[begin EXCERPTED DATA]

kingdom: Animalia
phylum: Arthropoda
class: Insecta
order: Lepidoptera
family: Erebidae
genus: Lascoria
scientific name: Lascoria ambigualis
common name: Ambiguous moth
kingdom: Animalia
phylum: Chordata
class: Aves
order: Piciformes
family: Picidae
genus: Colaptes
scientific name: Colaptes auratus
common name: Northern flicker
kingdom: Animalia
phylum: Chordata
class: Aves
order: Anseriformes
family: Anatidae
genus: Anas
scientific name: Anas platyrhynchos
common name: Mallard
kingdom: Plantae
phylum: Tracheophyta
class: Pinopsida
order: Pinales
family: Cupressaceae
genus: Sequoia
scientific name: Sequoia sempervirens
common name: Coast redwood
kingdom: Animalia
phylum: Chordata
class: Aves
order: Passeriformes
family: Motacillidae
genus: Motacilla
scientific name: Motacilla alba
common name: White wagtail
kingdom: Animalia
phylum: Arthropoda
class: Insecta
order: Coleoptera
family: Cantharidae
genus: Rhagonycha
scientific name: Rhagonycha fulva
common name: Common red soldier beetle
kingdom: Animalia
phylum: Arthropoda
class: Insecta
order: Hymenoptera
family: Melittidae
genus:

[end EXCERPTED DATA]

- _INSTRUCTIONS FOR THE TASK_
Copy out every line of the data above word for word, keeping the same order.

- _WRITTEN ANSWER_
kingdom: Animalia
phylum: Arthropoda
class: Insecta
order: Lepidoptera
family: Erebidae
genus: Lascoria
scientific name: Lascoria ambigualis
common name: Ambiguous moth
kingdom: Animalia
phylum: Chordata
class: Aves
order: Piciformes
family: Picidae
genus: Colaptes
scientific name: Colaptes auratus
common name: Northern flicker
kingdom: Animalia
phylum: Chordata
class: Aves
order: Anseriformes
family: Anatidae
genus: Anas
scientific name: Anas platyrhynchos
common name: Mallard
kingdom: Plantae
phylum: Tracheophyta
class: Pinopsida
order: Pinales
family: Cupressaceae
genus: Sequoia
scientific name: Sequoia sempervirens
common name: Coast redwood
kingdom: Animalia
phylum: Chordata
class: Aves
order: Passeriformes
family: Motacillidae
genus: Motacilla
scientific name: Motacilla alba
common name: White wagtail
kingdom: Animalia
phylum: Arthropoda
class: Insecta
order: Coleoptera
family: Cantharidae
genus: Rhagonycha
scientific name: Rhagonycha fulva
common name: Common red soldier beetle
kingdom: Animalia
phylum: Arthropoda
class: Insecta
order: Hymenoptera
family: Melittidae
genus:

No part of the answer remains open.